I think the Iraqi doctors I have met are skilled people and the level of the health care system in Iraq has been pretty advanced. I think they are able to deal with most of the cases that they see.
When we think about airlifts to Liberia or Cote d'Ivoire it is not even a question. It is not raised at all.
What is wrong with the reporting?
We are here in a very politicised crisis as well and the media attention has been tremendous in this crisis. Take a step back and look at what is really happening and what kind of crisis is this and what is an adequate way of dealing with this and also keep a perspective on other crises in the world today.

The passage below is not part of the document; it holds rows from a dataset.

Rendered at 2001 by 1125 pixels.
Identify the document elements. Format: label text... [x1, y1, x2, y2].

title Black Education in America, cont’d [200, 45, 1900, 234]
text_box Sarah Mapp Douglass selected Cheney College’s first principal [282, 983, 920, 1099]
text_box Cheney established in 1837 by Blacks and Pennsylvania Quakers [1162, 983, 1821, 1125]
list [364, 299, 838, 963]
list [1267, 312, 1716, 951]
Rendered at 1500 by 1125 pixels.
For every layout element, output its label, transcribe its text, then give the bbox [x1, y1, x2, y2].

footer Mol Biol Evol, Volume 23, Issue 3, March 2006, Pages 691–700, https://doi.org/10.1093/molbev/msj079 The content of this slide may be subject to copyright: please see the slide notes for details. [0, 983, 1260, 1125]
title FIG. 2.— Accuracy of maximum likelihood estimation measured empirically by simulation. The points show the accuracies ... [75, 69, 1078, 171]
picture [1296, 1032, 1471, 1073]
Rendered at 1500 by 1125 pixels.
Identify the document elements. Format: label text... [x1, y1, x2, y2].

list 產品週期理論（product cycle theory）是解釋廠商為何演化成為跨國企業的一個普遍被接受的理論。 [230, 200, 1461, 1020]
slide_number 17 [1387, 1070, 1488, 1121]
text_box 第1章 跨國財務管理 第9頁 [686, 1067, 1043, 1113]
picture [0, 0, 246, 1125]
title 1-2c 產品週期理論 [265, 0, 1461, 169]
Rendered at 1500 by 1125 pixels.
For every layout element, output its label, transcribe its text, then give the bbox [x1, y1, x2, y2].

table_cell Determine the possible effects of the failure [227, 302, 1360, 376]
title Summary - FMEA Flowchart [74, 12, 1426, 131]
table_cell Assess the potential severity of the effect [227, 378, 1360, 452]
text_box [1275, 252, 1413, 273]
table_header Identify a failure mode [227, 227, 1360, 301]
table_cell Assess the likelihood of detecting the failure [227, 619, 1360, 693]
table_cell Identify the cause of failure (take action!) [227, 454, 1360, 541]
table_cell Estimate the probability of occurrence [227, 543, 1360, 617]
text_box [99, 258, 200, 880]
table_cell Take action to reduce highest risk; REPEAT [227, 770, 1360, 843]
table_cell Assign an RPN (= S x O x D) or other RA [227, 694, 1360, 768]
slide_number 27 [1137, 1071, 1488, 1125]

There was a media report that in one week about 1,000 people were massacred in Congo. At the same time, Iraqi authorities felt that 1,200 civilians had been killed so far in the war and 5,000 injured. It gives a perspective on what is happening and how we all get drawn into this crisis in a way that is not all the time appropriate.
Have you shared your analysis with other agencies?
There are very few really big international organizations inside Iraq. Lots of them have been outside Iraq and still many of them have not had access to Iraq properly but they are starting to come now. We have shared our thoughts with the International Committee of the Red Cross (ICRC) who was also present in Baghdad. But of the big international organisations, it was only the ICRC and MSF who were present during the war.
And remember, we are only talking about the medical situation. We are not looking into the water or food situation in Iraq. We have not found a huge amount of malnutrition. We are speaking specifically of the medical humanitarian situation. Even there, we have a lot of practical issues to be resolved. Salaries, for example, who is going to pay the salaries for the people who work in the hospitals.